The Bill was, however, subject to heated debates when introduced in the Constituent Assembly of Independent India in 1948, and received mixed responses from male legislators. For example, during the Constituent Assembly and Parliamentary debates in the late 1940s and early 1950s, one Congress legislator asked: Are you going to enact a code which will facilitate the breaking up of our households? (GoI 1949: 1011). Another argued that giving property shares to daughters would spell nothing but disaster;. Yet another legislator said that if daughters inherited property, they would choose not to marry at all, crying out: ‘May God save us from ... having an army of unmarried women; (GoI 1951: 2530). Newspapers had a field day carrying cartoons playing this up.
In the end, following delays and compromises (Agarwal 1994), the progressives prevailed, especially Dr B.R. Ambedkar, a major figure in the drafting of India’s Constitution, and Pandit Jawaharlal Nehru, India’s first Prime Minister.
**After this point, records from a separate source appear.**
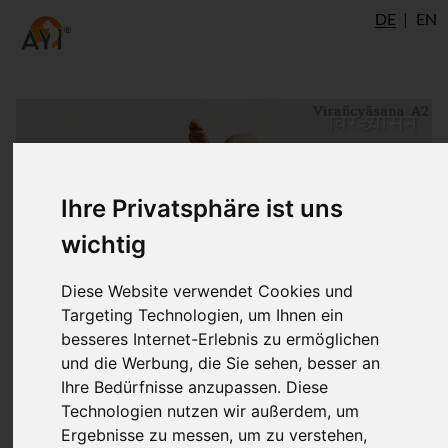
DE
EN
Ihre Privatsphäre ist uns
wichtig
Diese Website verwendet Cookies und
Targeting Technologien, um Ihnen ein
besseres Internet-Erlebnis zu ermöglichen
und die Werbung, die Sie sehen, besser an
Ihre Bedürfnisse anzupassen. Diese
Technologien nutzen wir außerdem, um
Ergebnisse zu messen, um zu verstehen,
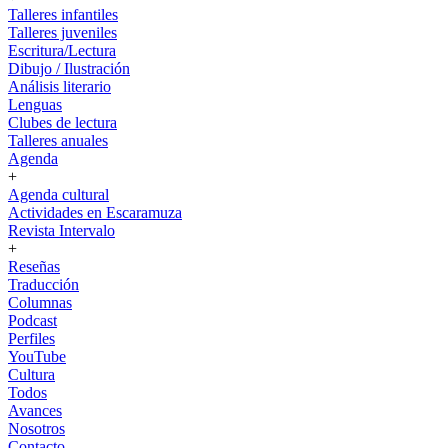
Talleres infantiles
Talleres juveniles
Escritura/Lectura
Dibujo / Ilustración
Análisis literario
Lenguas
Clubes de lectura
Talleres anuales
Agenda
+
Agenda cultural
Actividades en Escaramuza
Revista Intervalo
+
Reseñas
Traducción
Columnas
Podcast
Perfiles
YouTube
Cultura
Todos
Avances
Nosotros
Contacto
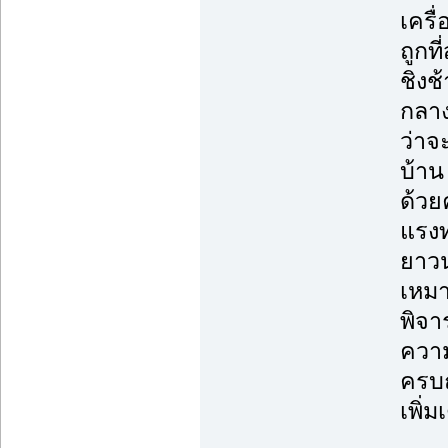
เครื
ถูกที่
ชิงช
กลาง
ว่าจ
บ้าน
ด้วย
แรงท
ยาวน
เหมา
พิจา
ความ
ครบถ
เพิ่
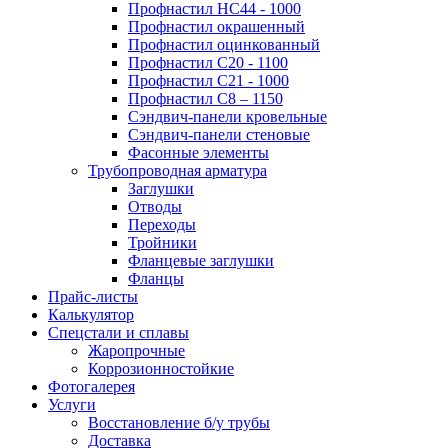
Профнастил НС44 - 1000
Профнастил окрашенный
Профнастил оцинкованный
Профнастил С20 - 1100
Профнастил С21 - 1000
Профнастил С8 – 1150
Сэндвич-панели кровельные
Сэндвич-панели стеновые
Фасонные элементы
Трубопроводная арматура
Заглушки
Отводы
Переходы
Тройники
Фланцевые заглушки
Фланцы
Прайс-листы
Калькулятор
Спецстали и сплавы
Жаропрочные
Коррозионностойкие
Фотогалерея
Услуги
Восстановление б/у трубы
Доставка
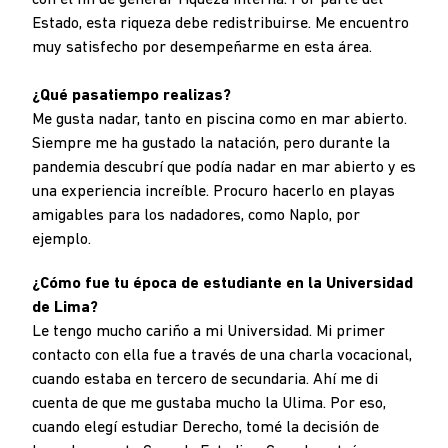
con el fin de generar riqueza interna. Por parte del
Estado, esta riqueza debe redistribuirse. Me encuentro
muy satisfecho por desempeñarme en esta área.
¿Qué pasatiempo realizas?
Me gusta nadar, tanto en piscina como en mar abierto.
Siempre me ha gustado la natación, pero durante la
pandemia descubrí que podía nadar en mar abierto y es
una experiencia increíble. Procuro hacerlo en playas
amigables para los nadadores, como Naplo, por
ejemplo.
¿Cómo fue tu época de estudiante en la Universidad
de Lima?
Le tengo mucho cariño a mi Universidad. Mi primer
contacto con ella fue a través de una charla vocacional,
cuando estaba en tercero de secundaria. Ahí me di
cuenta de que me gustaba mucho la Ulima. Por eso,
cuando elegí estudiar Derecho, tomé la decisión de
The Hindu Code Bill was split into four separate Acts.1 The Act relating to inheritance was passed as the Hindu Succession Act (HSA) of 1956. Although still gender unequal, it shifted women’s property rights from a position of gross inequality to a fair degree of equality for over 80 per cent of Indian women.
What was the shift? Overall we need to bear in mind that inheritance systems in South Asia are extremely complex: they vary by religion, region, and type of property, with agricultural land being treated differently from other types of property. The Hindu inheritance law had particular complexities: most Hindus fell under the purview of the twelfth century Mitakshara system, which distinguished between a man’s separate property (self-acquired) and his joint family property (ancestral property held as coparcenary shares). Prior to the HSA 1956, the vast majority of Hindu women could only inherit their father’s (or husband’s) property in the absence of four generations of agnatic males. The 1956 Act gave widows and daughters equal shares with sons in a man’s separate property intestate, but only sons had rights by birth in joint family property. And agricultural land was subject to state-level tenurial laws which specified the actual order of inheritance in in six states –Punjab, Haryana, Himachal Pradesh, Jammu, and Kashmir, Delhi, and Uttar Pradesh– all located in northwest India (Agarwal 1995). This specification was highly gender unequal and was applicable to all religious communities.